A few neurobiological clues to date suggest that biological visual circuitry is indeed subserving empirical demands. For example, enhanced responses to contrast boundaries (Hubel and Wiesel, 1962) as well as color-opponency responses (Hubel and Wiesel, 1968) are correlated with the basis functions of efficient statistical representations of natural images (Olshausen and Field, 1996; Lee, Wachtler, et al, 2002; Wachtler, Lee and Sejnowski, 2001; Caywood, Willmore et al, 2004). Moreover, some anatomical characteristics of the primary visual cortex, e.g. preferential horizontal connections between neurons tuned to similar orientations (Bosking, Zhang, et al, 1997) are also consistent with the incorporation in visual processing of natural image-source statistics (Geisler, Perry, et al, 2001; Goldberg, 1989). Such observations indicate that some physiological links to understanding perception in empirical terms are already known. Presumably the reliance on visual illusions to unravel the complex functional architecture of the visual system will be as great a boon as it has been to understand the basis of perception generally.
In summary, if the visual brain has evolved by associating images with behavioral responses appropriate to the nature of the environment, then understanding visual circuits in terms of image properties alone will be insufficient to explain perception. The underlying neural networks will not be describable without reference to the possible generative sources of the projected images experienced by an agent—animal or artificial—as it navigates the environment, and how these images are related to successful behavior.
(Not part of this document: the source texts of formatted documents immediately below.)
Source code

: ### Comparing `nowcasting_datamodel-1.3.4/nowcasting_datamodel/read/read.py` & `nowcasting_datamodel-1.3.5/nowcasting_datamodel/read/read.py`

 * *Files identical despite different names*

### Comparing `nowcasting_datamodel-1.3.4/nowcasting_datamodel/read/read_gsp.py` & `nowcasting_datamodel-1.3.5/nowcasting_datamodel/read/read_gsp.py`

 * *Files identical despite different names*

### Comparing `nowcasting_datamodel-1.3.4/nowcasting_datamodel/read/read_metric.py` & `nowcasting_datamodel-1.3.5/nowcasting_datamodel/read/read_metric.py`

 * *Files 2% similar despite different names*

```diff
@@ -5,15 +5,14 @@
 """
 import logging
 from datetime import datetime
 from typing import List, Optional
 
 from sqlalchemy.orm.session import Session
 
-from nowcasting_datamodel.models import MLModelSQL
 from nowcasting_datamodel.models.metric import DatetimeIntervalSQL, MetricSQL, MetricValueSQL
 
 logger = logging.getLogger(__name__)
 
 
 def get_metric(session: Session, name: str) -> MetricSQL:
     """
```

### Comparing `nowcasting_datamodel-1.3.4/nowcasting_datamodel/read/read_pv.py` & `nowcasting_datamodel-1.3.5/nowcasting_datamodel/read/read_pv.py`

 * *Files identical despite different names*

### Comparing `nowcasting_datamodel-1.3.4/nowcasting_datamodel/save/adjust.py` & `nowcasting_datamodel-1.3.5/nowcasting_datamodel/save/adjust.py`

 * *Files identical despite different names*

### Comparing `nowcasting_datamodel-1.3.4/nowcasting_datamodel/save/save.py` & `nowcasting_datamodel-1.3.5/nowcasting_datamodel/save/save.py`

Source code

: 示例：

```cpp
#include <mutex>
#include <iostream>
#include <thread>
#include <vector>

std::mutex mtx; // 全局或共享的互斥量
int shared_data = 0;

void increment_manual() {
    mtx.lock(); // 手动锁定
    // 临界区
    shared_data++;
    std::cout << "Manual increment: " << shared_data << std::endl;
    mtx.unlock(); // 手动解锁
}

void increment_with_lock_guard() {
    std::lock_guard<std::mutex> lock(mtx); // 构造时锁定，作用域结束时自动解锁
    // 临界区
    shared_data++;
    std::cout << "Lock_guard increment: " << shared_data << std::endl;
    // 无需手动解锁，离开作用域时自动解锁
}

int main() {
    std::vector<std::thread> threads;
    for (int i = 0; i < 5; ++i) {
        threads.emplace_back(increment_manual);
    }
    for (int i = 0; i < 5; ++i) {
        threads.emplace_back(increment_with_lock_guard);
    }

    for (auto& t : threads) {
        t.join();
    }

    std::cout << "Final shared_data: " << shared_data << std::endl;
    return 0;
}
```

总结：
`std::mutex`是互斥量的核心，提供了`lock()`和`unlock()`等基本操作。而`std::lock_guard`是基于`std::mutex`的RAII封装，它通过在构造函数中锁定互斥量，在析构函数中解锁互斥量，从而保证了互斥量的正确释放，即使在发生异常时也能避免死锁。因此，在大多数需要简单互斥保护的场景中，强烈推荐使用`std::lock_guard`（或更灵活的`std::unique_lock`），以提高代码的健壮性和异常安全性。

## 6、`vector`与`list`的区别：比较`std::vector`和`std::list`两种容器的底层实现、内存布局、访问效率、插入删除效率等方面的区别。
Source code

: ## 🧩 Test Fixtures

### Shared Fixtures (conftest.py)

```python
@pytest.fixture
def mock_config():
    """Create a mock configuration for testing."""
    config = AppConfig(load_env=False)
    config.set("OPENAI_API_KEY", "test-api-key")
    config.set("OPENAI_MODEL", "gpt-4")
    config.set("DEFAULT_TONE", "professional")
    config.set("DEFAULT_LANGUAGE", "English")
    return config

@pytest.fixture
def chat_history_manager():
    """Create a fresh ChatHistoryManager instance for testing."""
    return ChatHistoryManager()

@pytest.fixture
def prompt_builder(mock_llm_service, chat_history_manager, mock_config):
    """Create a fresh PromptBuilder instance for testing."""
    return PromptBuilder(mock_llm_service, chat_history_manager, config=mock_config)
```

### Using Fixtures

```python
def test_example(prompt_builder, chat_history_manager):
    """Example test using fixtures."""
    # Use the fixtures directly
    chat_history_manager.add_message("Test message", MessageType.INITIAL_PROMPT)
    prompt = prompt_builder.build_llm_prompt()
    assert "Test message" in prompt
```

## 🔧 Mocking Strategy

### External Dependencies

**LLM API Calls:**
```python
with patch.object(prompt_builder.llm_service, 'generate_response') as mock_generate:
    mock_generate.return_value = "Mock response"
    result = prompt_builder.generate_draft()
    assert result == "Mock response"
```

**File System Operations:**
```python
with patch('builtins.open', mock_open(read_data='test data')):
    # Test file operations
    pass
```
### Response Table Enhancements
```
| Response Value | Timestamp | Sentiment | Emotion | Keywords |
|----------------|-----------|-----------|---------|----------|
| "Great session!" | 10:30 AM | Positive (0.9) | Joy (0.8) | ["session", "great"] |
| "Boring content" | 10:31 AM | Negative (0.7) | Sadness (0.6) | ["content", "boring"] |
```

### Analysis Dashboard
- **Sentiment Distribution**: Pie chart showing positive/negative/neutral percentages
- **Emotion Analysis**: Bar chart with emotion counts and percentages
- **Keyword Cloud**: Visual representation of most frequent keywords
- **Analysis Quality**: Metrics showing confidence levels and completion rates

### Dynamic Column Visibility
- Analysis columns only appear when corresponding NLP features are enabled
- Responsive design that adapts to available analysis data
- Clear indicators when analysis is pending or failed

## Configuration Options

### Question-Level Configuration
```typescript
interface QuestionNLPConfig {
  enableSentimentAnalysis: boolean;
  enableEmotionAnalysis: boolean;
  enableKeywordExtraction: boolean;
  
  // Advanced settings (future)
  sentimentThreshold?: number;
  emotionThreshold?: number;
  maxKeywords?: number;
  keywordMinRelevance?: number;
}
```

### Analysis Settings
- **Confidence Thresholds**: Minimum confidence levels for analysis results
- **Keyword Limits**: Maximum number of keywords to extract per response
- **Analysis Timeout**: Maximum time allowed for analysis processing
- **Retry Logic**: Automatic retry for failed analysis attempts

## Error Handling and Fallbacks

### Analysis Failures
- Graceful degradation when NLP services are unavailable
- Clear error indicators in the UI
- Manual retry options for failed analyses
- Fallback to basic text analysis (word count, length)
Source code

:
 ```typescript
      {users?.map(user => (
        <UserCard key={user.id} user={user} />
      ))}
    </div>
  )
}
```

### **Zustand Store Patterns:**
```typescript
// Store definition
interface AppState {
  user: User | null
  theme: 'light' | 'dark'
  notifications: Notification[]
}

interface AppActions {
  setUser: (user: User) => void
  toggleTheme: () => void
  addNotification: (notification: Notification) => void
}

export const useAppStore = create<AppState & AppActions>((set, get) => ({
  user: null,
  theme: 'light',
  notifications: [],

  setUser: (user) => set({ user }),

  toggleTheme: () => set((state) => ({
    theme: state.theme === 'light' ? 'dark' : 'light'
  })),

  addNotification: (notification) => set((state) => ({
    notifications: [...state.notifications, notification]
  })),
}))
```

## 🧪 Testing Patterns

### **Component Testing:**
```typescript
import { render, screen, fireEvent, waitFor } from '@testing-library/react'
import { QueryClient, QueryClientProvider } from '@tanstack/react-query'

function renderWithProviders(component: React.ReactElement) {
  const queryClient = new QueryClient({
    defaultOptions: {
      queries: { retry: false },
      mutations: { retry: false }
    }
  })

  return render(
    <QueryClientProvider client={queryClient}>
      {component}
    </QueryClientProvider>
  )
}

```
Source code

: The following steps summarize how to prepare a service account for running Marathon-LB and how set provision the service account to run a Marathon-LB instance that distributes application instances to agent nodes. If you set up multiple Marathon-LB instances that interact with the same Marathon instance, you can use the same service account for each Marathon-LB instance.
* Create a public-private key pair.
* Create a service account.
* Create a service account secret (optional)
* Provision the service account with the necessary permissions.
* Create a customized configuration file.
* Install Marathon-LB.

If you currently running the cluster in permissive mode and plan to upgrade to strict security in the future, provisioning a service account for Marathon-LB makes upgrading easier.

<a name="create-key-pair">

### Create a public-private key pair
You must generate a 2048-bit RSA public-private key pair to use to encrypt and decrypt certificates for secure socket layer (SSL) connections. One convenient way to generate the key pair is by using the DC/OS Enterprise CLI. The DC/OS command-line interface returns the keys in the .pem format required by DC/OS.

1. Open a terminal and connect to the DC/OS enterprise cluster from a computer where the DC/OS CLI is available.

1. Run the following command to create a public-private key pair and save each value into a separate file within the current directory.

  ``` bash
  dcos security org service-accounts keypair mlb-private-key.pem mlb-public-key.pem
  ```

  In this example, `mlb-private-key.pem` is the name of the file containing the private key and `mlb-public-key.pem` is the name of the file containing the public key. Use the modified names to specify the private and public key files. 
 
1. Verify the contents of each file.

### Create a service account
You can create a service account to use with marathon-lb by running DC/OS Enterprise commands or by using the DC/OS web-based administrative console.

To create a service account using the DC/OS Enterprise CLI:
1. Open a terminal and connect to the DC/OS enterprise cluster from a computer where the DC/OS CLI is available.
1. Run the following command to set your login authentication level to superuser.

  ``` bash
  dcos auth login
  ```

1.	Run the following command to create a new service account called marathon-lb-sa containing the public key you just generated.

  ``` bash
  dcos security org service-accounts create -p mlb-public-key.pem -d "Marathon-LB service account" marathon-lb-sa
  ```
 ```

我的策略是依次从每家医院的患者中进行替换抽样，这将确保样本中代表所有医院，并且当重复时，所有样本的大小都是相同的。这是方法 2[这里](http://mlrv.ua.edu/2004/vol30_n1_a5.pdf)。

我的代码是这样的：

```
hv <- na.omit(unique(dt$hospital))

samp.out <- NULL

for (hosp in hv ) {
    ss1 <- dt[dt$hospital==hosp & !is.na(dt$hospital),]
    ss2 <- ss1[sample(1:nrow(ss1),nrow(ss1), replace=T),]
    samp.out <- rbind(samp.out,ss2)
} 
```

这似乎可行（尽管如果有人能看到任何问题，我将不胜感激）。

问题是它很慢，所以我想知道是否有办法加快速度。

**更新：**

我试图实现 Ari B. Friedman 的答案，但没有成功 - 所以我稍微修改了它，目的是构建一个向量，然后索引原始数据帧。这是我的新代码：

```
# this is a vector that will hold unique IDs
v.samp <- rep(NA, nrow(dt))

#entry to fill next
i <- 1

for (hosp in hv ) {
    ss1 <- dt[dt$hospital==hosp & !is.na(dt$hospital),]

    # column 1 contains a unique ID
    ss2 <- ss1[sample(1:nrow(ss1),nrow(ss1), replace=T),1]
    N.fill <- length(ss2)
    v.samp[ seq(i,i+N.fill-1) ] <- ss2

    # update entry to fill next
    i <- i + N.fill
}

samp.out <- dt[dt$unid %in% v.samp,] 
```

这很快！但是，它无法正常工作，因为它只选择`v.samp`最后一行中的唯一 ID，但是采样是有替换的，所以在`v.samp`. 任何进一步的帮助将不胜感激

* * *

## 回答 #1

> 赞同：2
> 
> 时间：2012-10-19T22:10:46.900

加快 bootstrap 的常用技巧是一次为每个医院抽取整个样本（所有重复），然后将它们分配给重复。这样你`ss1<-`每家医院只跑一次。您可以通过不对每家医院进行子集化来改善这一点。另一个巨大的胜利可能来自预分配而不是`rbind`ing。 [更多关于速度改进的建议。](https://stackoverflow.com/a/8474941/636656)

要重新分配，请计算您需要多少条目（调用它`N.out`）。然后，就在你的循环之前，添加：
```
The challenge of the inverse problem implies that biological visual systems must take advantage of the empirical links between the inherently ambiguous images and their possible generative sources in the real world. A rapidly growing body of evidence suggests that this information gradually accumulates in the structure and function of visual system circuitry as a result of the benefits of successful visually guided behavior. In this conception of vision, percepts—including all the classical visual illusions—are reflexive responses to patterns of light on the retina activate circuitry that, over the course of evolution, have come to represent biologically useful constructs. Experimental support for this way of understanding vision is its ability to predict anomalous percepts of brightness, color, form, and motion that have been difficult to explain in any other way. If this concept of vision is correct, then the detailed structure and function of visual system circuitry gleaned over the last half century will need to be rationalized in terms of this empirical framework. A further corollary of this way of conceiving vision, as indicated, is that all visual percepts are equally illusory; what are commonly called illusions are simply instances in which the differences between what one sees and measured reality are especially obvious.